她抿着唇撑着身子起身,却因为一整夜没有好好休息和失血过多,刚起身脑袋就传来一阵眩晕感,她下意识伸手扶住旁边的石壁,却伸错了受伤的手臂,疼的她瞬间清醒了。
她站直苍白着小脸吹了吹伤口,昨日包扎好的伤口经过这一整夜的折腾已经惨不忍睹了。
君无厌现在才看到她手上有伤,他微微拧眉,“手上的伤怎么弄的?”
“谢欣柔要杀我,挡了一下。”
季司泞淡淡回应道。
君无厌起身,拉过她的胳膊看了一眼,解开了那脏乱的绷带。
“这样下去伤口容易溃脓,搞不好你这只胳膊都别想要了。”
他一边帮季司泞解绷带,一边开口。
季司泞幽幽看了他一眼,语气有些幽怨,“还不是拜你所赐。”
她说的小声,君无厌却听见了。
想到昨夜他几次三番抓着她的胳膊,她竟也没有半分叫喊,加上他身上有伤口都是药味和血腥味,就没有注意到季司泞受了伤。

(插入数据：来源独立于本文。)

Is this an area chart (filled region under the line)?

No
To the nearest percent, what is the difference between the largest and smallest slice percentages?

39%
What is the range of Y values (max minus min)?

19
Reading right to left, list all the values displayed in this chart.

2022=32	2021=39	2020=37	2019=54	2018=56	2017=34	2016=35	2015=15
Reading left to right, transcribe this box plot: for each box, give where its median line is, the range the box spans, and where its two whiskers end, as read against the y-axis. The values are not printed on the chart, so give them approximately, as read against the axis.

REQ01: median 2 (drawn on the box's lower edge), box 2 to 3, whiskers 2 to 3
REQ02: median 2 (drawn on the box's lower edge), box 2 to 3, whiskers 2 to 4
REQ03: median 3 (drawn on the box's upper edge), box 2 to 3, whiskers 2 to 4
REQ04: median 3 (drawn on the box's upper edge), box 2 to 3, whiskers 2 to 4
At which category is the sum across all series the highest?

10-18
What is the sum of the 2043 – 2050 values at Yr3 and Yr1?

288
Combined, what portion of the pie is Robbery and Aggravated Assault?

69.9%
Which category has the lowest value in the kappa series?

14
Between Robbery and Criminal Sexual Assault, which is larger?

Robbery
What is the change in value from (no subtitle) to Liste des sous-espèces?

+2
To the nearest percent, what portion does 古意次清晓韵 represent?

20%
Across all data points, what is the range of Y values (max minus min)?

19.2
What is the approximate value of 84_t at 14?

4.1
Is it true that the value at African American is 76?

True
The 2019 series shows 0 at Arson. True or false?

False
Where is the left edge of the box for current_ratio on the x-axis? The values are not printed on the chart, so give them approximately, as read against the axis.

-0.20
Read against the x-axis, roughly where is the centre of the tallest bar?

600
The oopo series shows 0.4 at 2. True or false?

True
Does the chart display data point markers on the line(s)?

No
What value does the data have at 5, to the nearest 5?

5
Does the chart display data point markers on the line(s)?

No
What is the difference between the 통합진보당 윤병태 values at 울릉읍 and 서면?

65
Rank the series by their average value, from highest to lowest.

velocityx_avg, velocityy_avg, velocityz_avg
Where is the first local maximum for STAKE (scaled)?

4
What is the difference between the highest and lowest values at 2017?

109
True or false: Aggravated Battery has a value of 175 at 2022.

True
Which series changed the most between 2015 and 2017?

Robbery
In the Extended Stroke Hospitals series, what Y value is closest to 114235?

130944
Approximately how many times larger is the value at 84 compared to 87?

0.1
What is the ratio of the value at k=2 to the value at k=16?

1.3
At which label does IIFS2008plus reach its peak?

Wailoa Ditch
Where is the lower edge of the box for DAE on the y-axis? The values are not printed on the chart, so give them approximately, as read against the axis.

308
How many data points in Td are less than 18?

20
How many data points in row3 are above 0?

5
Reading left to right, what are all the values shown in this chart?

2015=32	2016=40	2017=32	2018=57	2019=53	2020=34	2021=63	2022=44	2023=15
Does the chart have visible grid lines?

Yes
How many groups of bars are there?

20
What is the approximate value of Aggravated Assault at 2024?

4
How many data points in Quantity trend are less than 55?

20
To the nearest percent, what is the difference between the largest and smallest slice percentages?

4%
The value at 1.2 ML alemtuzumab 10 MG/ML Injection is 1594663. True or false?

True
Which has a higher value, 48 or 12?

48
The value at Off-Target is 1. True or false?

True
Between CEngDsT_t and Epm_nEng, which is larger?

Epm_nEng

绷带解开,露出还在渗血的伤口,伤口不大,放在他身上甚至他都懒得看上一眼,偏生季司泞皮肤细嫩白皙,这伤口在上面就显得狰狞可怖,碍眼至极。
君无厌撕下衣角绑在那伤口上,沉声:
“先凑合一下,回去再让叶听白帮你包扎一下。”
“好。”
季司泞乖乖应下,看着那伤疤,她有些嫌弃,该死的谢欣柔,都进冷宫了还不老实,非要给她身上留下这么一个丑痕迹。
君无厌注意到她的小动作,“叶家有最好的祛疤药,届时叫他给你一盒,不会留疤的。”
季司泞一顿,看向君无厌,他居然在担心她是否会留疤
这跟她印象中的君无厌差距有些大,居然让她一时有些没反应过来。